DOCUMENT SECTION =
Although Holodomor has taken away from 7 to 11 million innocent lives, it
remains barely known to the world. Stalin and the Soviet regime employed
every possible tool in order to make this atrocious crime fall into
oblivion. And yet, as the Gospel says "there is nothing hidden, except that
it should be made known; neither was anything made secret, but that it
should come to light".

The truth about the cold-blooded starving to death of millions of human
beings in the centre of Europe, in the midst of the 20th century has been
revealed, although it is yet to receive a due historical tribute. The pain
and bitter memory of Holodomor are alive in practically every Ukrainian
family, they make our hearts ache and remind us what a monster died when
the Soviet empire fell apart 15 years ago.

There is at least one thing that has been always well known about Ukraine:
its richness in agricultural resources that earned it the name of the "bread
basket of Europe". In early 1930s Ukraine was still largely an agricultural
country. It was inhabited by hard working, peaceful and diligent people.

The state forced them into so-called kolhospy, collective farms where they
toiled to satisfy the agricultural appetites of the Soviet regime. They were
natural born farmers deprived of earth and instruments of production.

Yet, even after 15 years of the communist rule they still knew how to grow
wheat, breed cattle, plow their fertile land. Respect to private property
and independent spirit were in their blood. This was their crime in the eyes
of the tyrant who ruled the country. This was the reason why Ukraine and
its people were considered dangerous by Stalin and his henchmen.

I shall be honored to provide you with some background information to
explain what a horrible tragedy occurred in my country 73 years ago and why
it deserves to be commemorated in the capital of the US. In my testimony I
will rely upon the book "Harvest of Sorrow" by British historian Robert
Conquest, works of the British researcher James E. Mace, Canadian scholar
Roman Serbyn and British journalist Askold Krushelnycky.

The disaster started in 1932 when the Soviet authorities increased the grain
procurement quota for Ukraine by 44%. They were aware that this
extraordinarily high quota would cause grain shortage, resulting in the
inability of the Ukrainian peasants to feed themselves. Soviet law was quite
explicit: no grain could be given to feed the peasants until the state quota
was met.

Communist party officials with the aid of military troops and NKVD secret
police units were used to move against peasants who may be hiding grain
from the Soviet government. An internal passport system restricted movement
of Ukrainian peasants so that they could not travel in search of food.
Ukrainian grain was collected and stored in grain elevators that were
guarded by military units & NKVD while Ukrainians were starving in the

After it turned out in 1932 that Ukraine couldn’t fulfill the quota set by
Moscow, draconian measures were taken. On the highest level, the grown
wheat was declared inviolate "socialist property" and anyone who gleaned
even an ear of wheat or bit off a sugar beet was declared an "enemy of
people" and could be executed or sentenced to not less than 10 years in


In Ukraine, the decree of December 6, 1932 singled out six villages that
allegedly sabotaged the grain procurement campaign. They were placed on
the "blacklist", which was soon extended in a wholesale fashion.

TASK TO COMPLETE =
In the testimony above, by what percentage did the Soviet authorities raise Ukraine's grain procurement quota in 1932? Rely on nothing but the testimony above.

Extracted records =
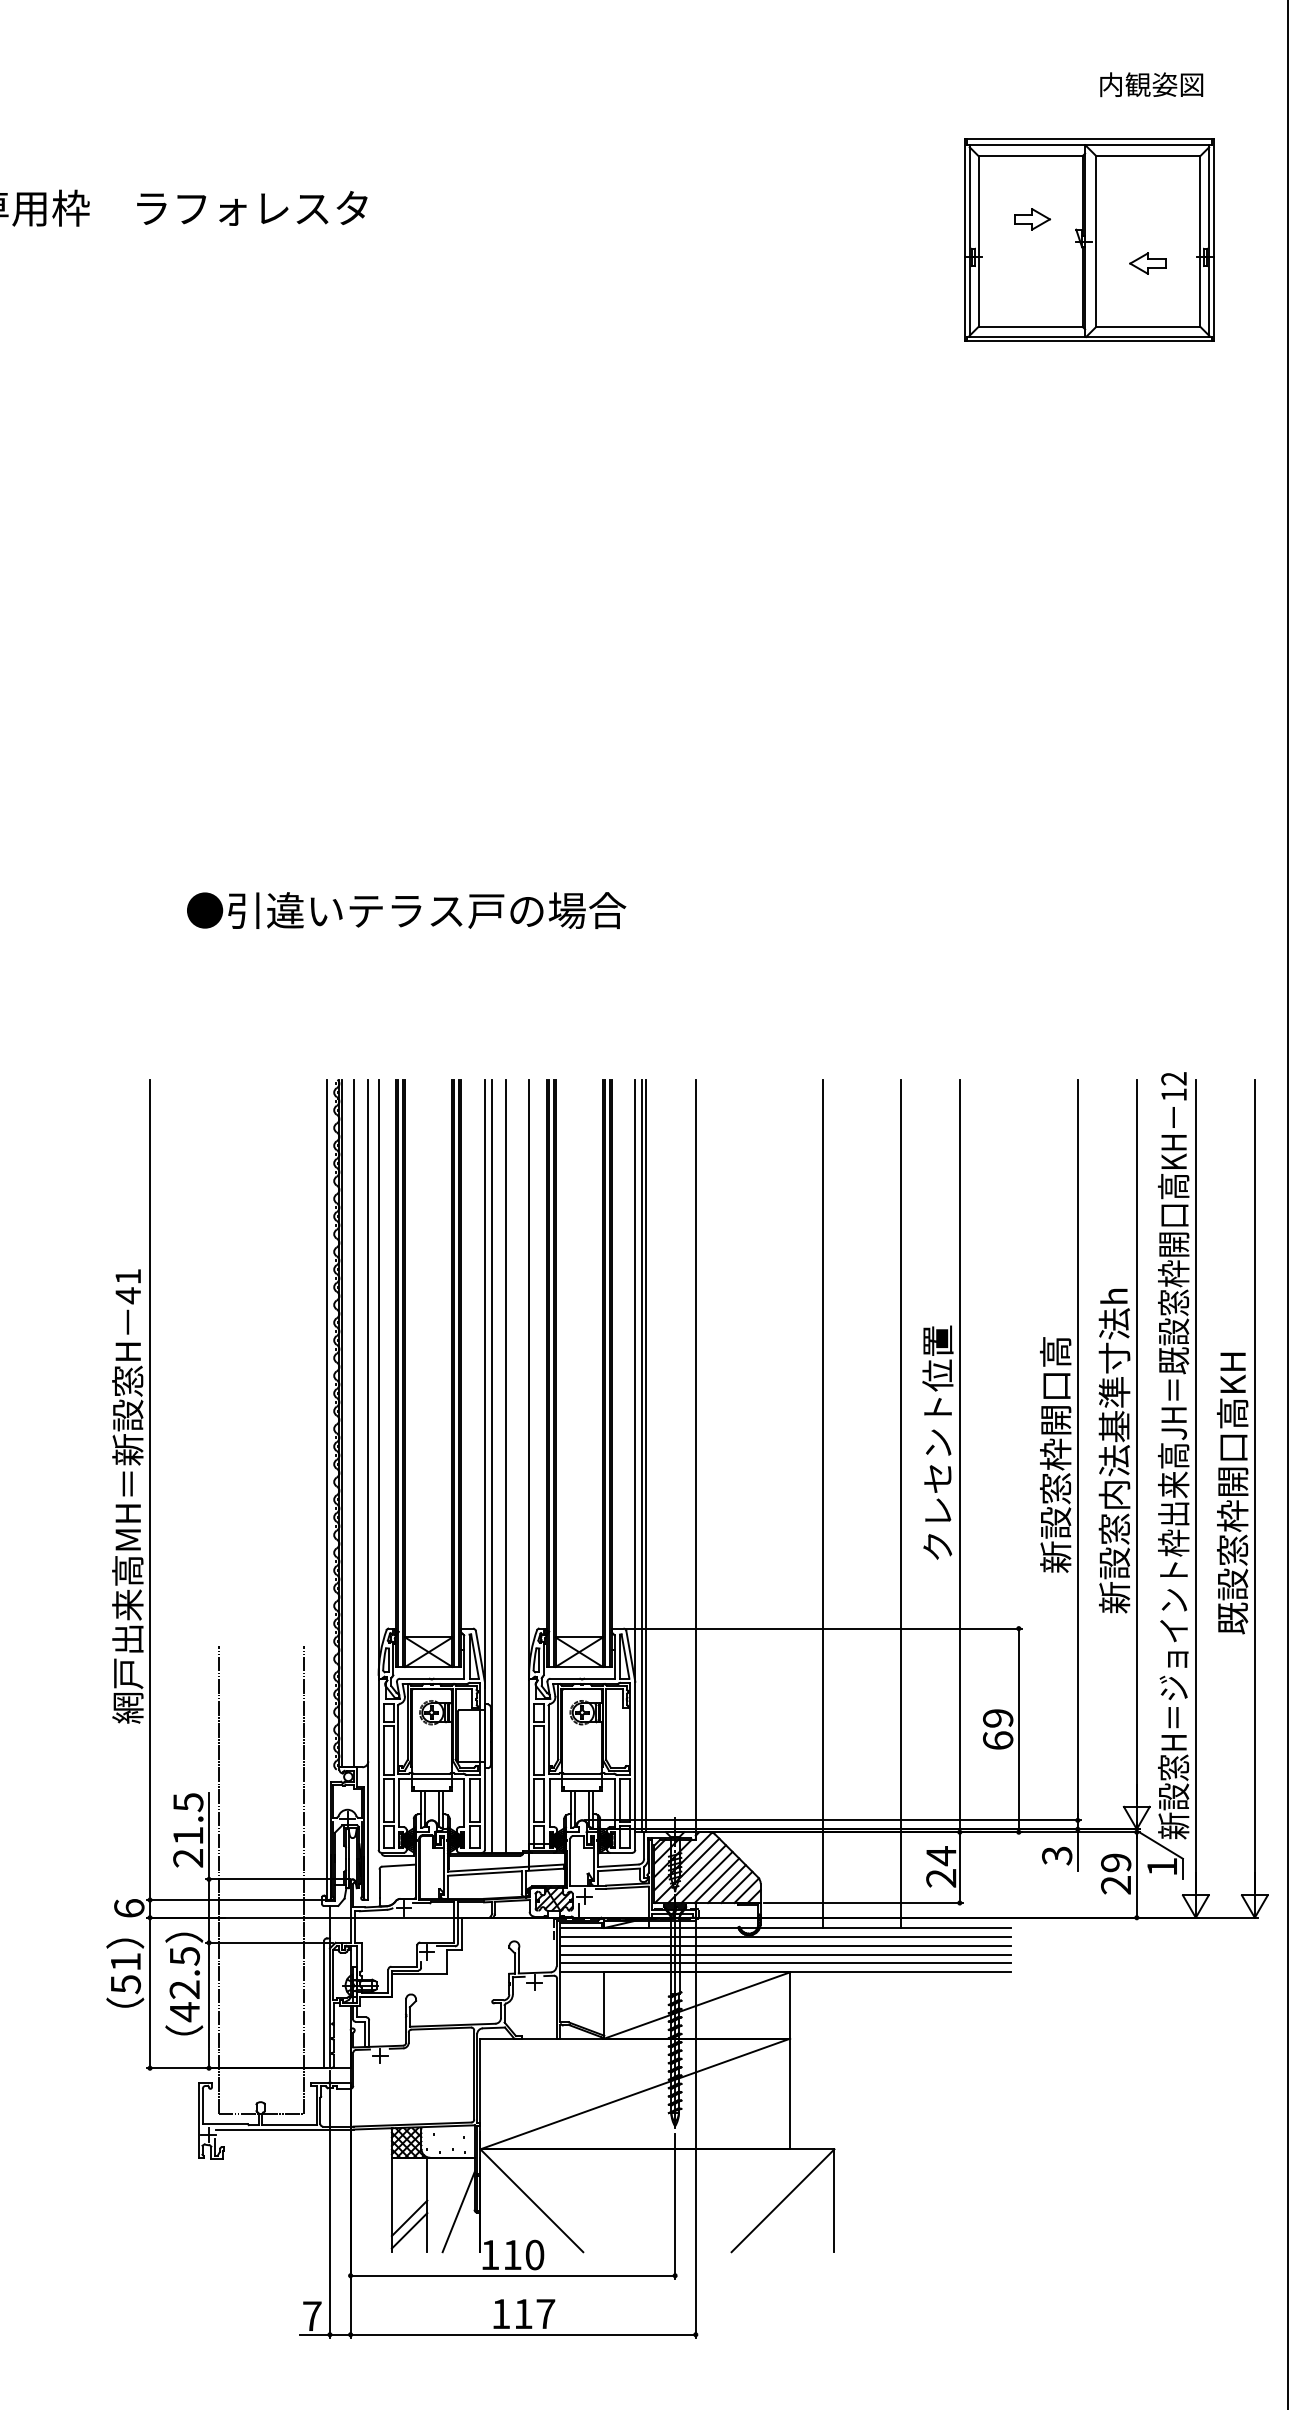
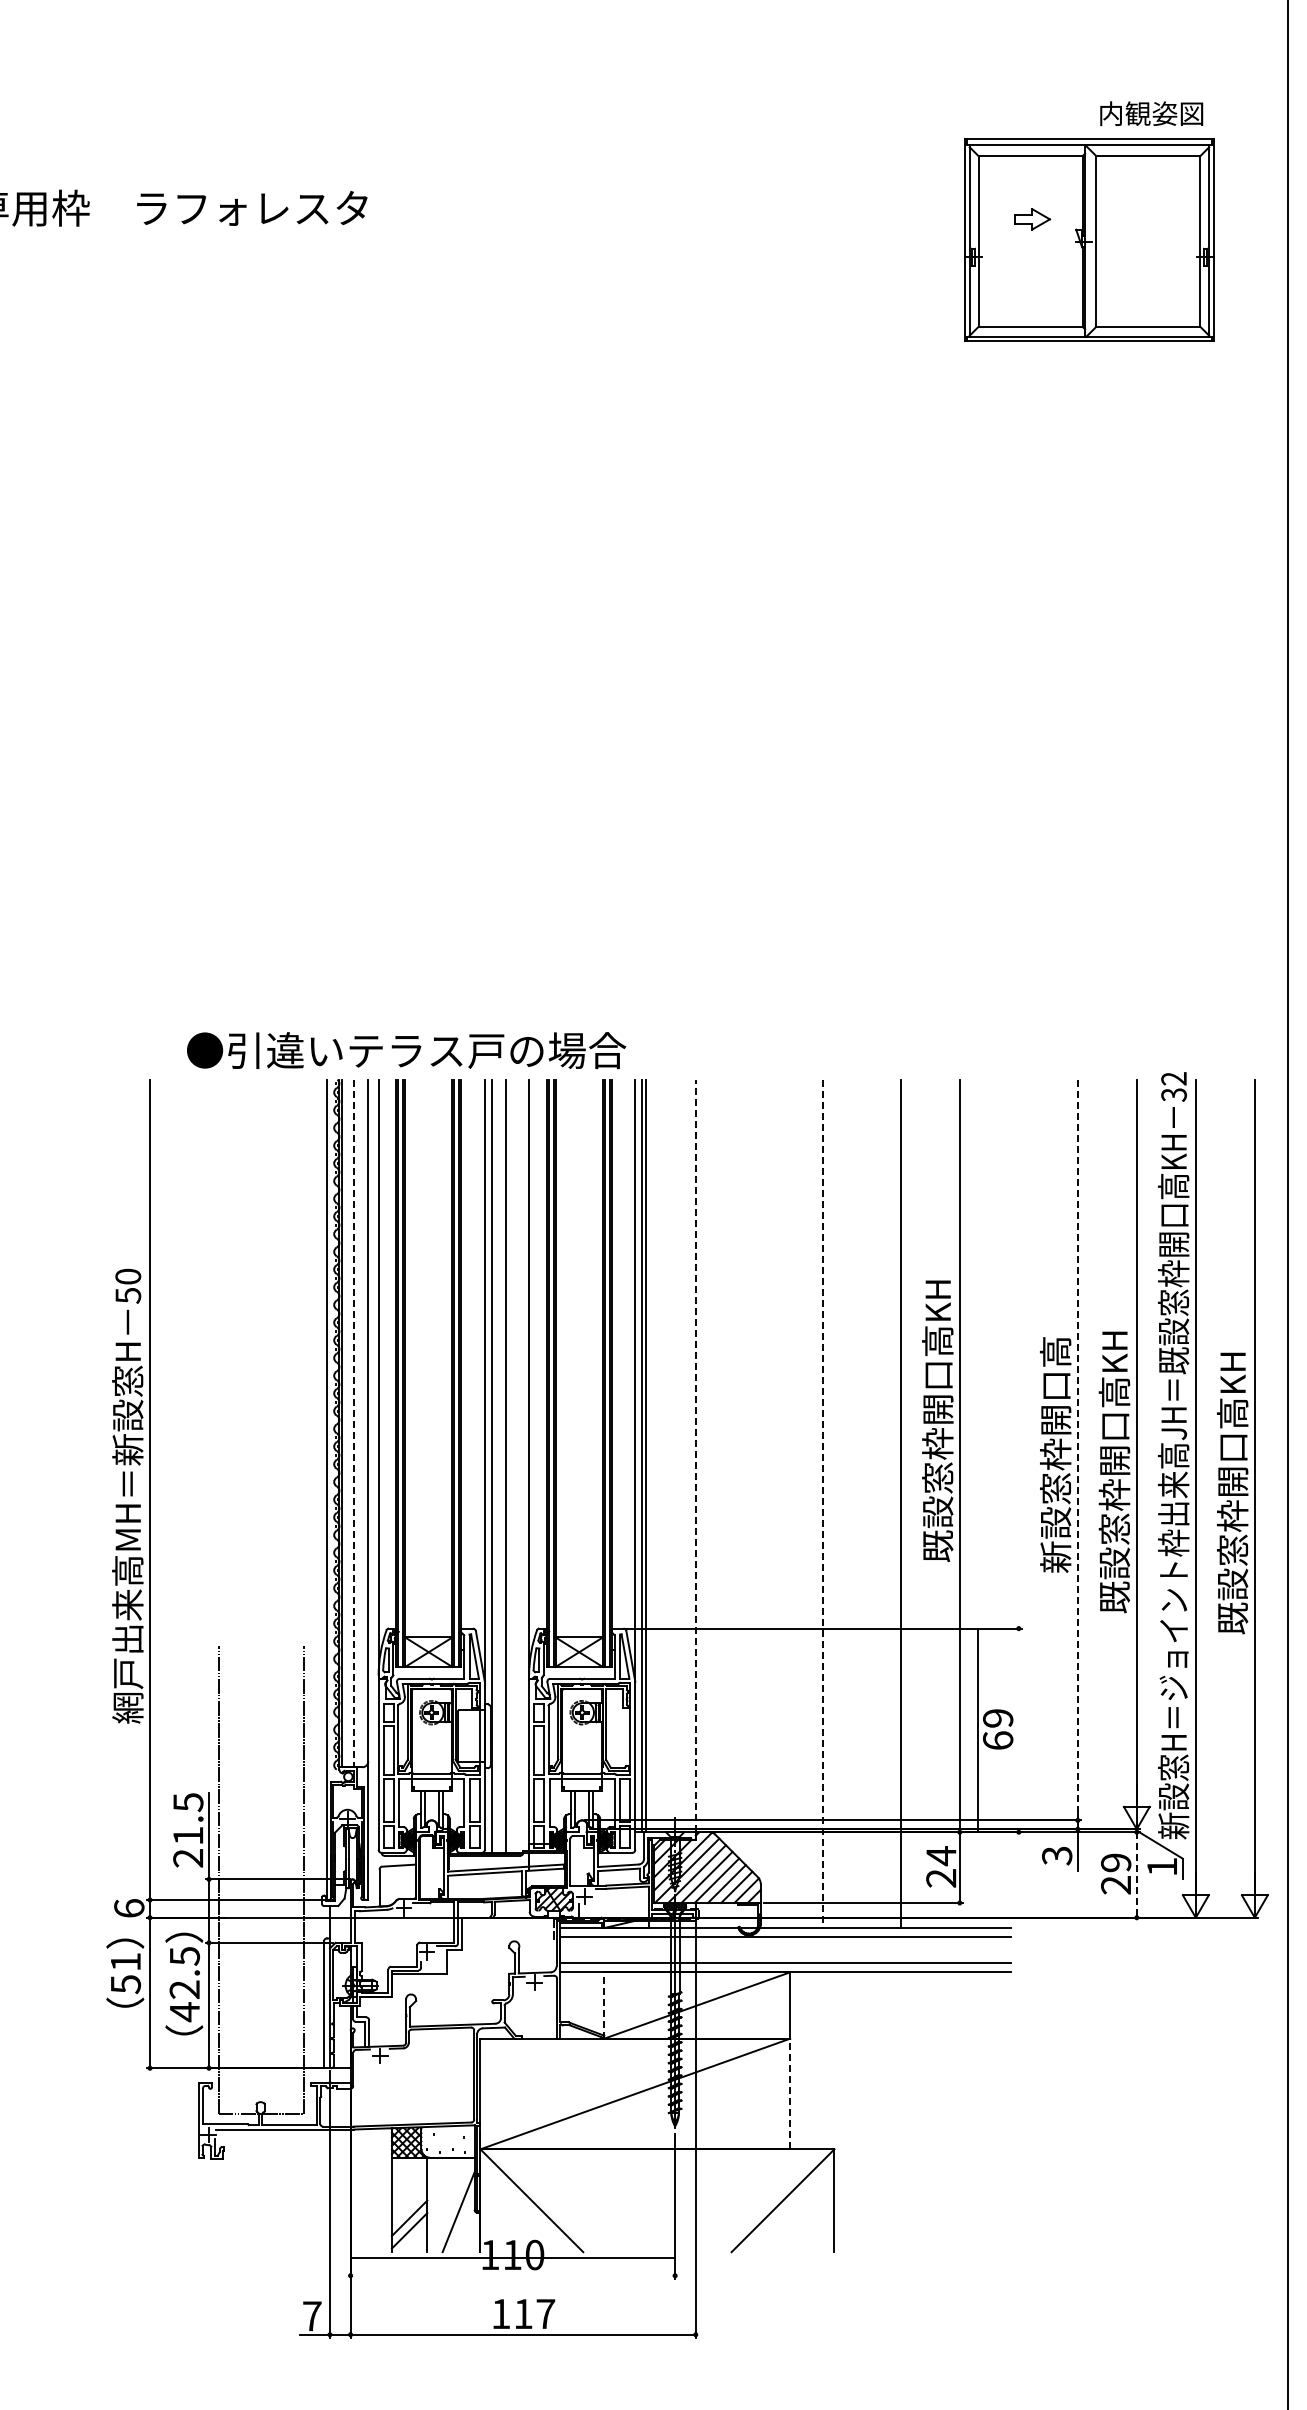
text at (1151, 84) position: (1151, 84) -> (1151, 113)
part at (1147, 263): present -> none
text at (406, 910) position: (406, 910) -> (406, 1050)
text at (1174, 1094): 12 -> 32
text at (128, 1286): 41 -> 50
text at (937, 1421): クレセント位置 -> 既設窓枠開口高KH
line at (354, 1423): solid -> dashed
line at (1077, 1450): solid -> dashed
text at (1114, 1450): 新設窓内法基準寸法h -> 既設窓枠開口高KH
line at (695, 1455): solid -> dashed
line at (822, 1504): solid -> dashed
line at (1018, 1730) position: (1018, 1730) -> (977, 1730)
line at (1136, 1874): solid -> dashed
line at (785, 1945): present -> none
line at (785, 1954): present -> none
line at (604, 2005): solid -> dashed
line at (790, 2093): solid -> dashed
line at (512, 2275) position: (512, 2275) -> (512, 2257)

OUTPUT =
By 44%.